(Recorded data)
※
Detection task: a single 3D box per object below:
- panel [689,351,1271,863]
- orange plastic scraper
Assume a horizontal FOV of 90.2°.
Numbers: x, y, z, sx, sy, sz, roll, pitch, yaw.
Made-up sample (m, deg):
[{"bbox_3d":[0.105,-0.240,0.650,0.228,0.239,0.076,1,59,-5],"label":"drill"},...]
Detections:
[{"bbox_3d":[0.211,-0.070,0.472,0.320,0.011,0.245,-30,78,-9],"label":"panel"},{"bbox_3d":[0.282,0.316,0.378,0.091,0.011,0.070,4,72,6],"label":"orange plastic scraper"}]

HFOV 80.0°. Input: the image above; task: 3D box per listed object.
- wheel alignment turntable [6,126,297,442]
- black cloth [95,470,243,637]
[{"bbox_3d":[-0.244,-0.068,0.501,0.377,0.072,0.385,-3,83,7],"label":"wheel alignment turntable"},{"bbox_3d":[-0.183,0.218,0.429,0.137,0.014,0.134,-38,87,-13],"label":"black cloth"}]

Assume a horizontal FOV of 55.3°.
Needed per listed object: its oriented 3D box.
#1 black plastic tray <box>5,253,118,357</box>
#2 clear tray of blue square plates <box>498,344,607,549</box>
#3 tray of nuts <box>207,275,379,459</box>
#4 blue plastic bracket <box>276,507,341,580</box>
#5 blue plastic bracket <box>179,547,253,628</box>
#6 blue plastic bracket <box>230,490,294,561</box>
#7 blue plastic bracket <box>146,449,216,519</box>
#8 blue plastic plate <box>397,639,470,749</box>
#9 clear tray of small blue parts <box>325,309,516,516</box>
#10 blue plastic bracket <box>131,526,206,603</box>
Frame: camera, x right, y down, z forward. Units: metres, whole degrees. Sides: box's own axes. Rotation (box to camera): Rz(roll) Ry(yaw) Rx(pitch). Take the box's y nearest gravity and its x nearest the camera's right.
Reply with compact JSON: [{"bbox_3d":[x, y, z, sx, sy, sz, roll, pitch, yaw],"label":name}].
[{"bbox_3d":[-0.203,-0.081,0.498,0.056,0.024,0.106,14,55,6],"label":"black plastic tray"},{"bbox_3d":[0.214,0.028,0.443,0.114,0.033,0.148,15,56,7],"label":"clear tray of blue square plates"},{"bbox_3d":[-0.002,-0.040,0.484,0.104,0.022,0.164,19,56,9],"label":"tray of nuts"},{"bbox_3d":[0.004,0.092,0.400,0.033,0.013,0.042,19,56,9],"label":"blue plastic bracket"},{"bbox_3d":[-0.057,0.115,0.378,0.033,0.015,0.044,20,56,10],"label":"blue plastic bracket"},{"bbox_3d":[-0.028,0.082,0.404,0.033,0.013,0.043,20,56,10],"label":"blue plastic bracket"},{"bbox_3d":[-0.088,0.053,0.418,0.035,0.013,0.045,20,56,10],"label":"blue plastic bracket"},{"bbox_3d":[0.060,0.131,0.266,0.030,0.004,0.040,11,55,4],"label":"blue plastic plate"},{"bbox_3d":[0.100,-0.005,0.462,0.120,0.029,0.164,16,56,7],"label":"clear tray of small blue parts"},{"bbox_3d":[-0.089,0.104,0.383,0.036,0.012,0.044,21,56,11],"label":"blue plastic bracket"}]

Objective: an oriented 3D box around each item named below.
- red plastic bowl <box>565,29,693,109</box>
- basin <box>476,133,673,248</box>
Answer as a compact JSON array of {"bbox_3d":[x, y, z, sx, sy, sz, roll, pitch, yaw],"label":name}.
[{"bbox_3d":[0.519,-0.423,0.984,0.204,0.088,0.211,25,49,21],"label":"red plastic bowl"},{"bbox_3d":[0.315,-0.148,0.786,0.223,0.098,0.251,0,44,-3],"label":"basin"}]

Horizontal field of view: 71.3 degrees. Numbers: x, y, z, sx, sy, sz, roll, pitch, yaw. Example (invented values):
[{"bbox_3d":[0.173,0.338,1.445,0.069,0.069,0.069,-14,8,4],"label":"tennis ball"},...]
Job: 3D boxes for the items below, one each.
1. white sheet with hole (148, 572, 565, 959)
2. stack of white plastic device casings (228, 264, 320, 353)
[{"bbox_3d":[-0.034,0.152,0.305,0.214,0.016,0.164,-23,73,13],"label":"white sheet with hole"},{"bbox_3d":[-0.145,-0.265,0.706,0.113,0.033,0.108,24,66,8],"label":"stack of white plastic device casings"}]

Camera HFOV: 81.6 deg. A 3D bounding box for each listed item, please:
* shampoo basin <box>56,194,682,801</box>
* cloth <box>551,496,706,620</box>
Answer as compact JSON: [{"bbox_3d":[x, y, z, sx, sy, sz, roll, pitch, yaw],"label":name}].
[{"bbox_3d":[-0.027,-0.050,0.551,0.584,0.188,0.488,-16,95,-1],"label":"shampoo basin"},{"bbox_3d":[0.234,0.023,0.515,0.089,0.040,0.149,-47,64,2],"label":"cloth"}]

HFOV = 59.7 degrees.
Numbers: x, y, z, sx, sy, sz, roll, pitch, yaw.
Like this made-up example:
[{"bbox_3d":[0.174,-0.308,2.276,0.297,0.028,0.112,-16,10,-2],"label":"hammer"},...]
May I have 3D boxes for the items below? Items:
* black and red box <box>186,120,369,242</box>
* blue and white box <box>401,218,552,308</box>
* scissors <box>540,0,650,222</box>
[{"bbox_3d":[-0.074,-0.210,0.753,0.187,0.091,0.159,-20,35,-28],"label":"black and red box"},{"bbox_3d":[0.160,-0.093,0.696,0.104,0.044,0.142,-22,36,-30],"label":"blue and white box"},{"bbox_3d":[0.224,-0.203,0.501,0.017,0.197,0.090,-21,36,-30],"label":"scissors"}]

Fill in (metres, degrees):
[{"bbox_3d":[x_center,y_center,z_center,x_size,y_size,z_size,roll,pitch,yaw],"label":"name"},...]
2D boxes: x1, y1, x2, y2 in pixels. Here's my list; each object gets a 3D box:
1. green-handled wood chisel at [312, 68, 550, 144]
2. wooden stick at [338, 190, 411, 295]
※
What this task involves =>
In the records above, which lines hold the string "below"? Copy each one.

Your solution =>
Detection task: a single 3D box per object below:
Objective: an oriented 3D box around each item named below.
Job: 3D boxes for the items below, one each.
May I have 3D boxes for the items below? Items:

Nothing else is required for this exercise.